## What the exercise asks
Nothing but an exact reprint of the records is to be returned.
**********
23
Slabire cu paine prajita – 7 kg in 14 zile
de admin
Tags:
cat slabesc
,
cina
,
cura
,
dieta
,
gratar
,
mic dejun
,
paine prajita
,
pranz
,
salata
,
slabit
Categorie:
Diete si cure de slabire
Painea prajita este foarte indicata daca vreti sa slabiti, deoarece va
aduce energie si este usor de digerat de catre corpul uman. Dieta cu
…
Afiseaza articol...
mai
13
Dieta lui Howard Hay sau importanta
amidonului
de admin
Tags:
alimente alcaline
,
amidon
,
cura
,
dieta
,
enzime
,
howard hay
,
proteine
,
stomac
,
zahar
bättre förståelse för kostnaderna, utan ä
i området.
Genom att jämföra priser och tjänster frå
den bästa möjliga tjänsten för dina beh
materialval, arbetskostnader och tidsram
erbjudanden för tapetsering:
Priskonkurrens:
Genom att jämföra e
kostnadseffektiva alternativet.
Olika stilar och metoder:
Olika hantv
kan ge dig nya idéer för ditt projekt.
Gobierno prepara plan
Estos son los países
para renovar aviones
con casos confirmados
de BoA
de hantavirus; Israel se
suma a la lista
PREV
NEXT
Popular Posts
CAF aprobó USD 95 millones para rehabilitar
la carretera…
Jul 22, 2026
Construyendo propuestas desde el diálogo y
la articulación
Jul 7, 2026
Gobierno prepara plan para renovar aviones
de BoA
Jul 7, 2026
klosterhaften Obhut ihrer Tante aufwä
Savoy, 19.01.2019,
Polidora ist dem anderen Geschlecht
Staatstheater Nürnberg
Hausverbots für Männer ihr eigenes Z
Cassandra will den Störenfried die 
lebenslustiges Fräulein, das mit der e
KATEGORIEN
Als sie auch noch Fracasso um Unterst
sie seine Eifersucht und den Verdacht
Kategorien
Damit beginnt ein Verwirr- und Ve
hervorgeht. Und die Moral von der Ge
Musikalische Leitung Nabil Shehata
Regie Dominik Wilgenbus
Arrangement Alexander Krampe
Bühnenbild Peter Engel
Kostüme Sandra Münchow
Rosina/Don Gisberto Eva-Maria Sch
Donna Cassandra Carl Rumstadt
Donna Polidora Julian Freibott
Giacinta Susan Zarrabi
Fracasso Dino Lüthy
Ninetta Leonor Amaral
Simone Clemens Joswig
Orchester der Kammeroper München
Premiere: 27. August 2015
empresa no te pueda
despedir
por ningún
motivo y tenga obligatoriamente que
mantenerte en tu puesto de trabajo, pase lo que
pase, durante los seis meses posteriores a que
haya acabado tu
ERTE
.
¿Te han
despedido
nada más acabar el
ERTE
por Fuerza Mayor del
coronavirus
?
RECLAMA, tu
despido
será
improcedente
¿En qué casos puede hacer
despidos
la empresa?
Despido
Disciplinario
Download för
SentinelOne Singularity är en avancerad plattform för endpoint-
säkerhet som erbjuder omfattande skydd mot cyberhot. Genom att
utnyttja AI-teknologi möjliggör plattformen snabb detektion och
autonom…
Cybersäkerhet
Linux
**********
## Answer below
23
Slabire cu paine prajita – 7 kg in 14 zile
de admin
Tags:
cat slabesc
,
cina
,
cura
,
dieta
,
gratar
,
mic dejun
,
paine prajita
,
pranz
,
salata
,
slabit
Categorie:
Diete si cure de slabire
Painea prajita este foarte indicata daca vreti sa slabiti, deoarece va
aduce energie si este usor de digerat de catre corpul uman. Dieta cu
…
Afiseaza articol...
mai
13
Dieta lui Howard Hay sau importanta
amidonului
de admin
Tags:
alimente alcaline
,
amidon
,
cura
,
dieta
,
enzime
,
howard hay
,
proteine
,
stomac
,
zahar
bättre förståelse för kostnaderna, utan ä
i området.
Genom att jämföra priser och tjänster frå
den bästa möjliga tjänsten för dina beh
materialval, arbetskostnader och tidsram
erbjudanden för tapetsering:
Priskonkurrens:
Genom att jämföra e
kostnadseffektiva alternativet.
Olika stilar och metoder:
Olika hantv
kan ge dig nya idéer för ditt projekt.
Gobierno prepara plan
Estos son los países
para renovar aviones
con casos confirmados
de BoA
de hantavirus; Israel se
suma a la lista
PREV
NEXT
Popular Posts
CAF aprobó USD 95 millones para rehabilitar
la carretera…
Jul 22, 2026
Construyendo propuestas desde el diálogo y
la articulación
Jul 7, 2026
Gobierno prepara plan para renovar aviones
de BoA
Jul 7, 2026
klosterhaften Obhut ihrer Tante aufwä
Savoy, 19.01.2019,
Polidora ist dem anderen Geschlecht
Staatstheater Nürnberg
Hausverbots für Männer ihr eigenes Z
Cassandra will den Störenfried die 
lebenslustiges Fräulein, das mit der e
KATEGORIEN
Als sie auch noch Fracasso um Unterst
sie seine Eifersucht und den Verdacht
Kategorien
Damit beginnt ein Verwirr- und Ve
hervorgeht. Und die Moral von der Ge
Musikalische Leitung Nabil Shehata
Regie Dominik Wilgenbus
Arrangement Alexander Krampe
Bühnenbild Peter Engel
Kostüme Sandra Münchow
Rosina/Don Gisberto Eva-Maria Sch
Donna Cassandra Carl Rumstadt
Donna Polidora Julian Freibott
Giacinta Susan Zarrabi
Fracasso Dino Lüthy
Ninetta Leonor Amaral
Simone Clemens Joswig
Orchester der Kammeroper München
Premiere: 27. August 2015
empresa no te pueda
despedir
por ningún
motivo y tenga obligatoriamente que
mantenerte en tu puesto de trabajo, pase lo que
pase, durante los seis meses posteriores a que
haya acabado tu
ERTE
.
¿Te han
despedido
nada más acabar el
ERTE
por Fuerza Mayor del
coronavirus
?
RECLAMA, tu
despido
será
improcedente
¿En qué casos puede hacer
despidos
la empresa?
Despido
Disciplinario
Download för
SentinelOne Singularity är en avancerad plattform för endpoint-
säkerhet som erbjuder omfattande skydd mot cyberhot. Genom att
utnyttja AI-teknologi möjliggör plattformen snabb detektion och
autonom…
Cybersäkerhet
Linux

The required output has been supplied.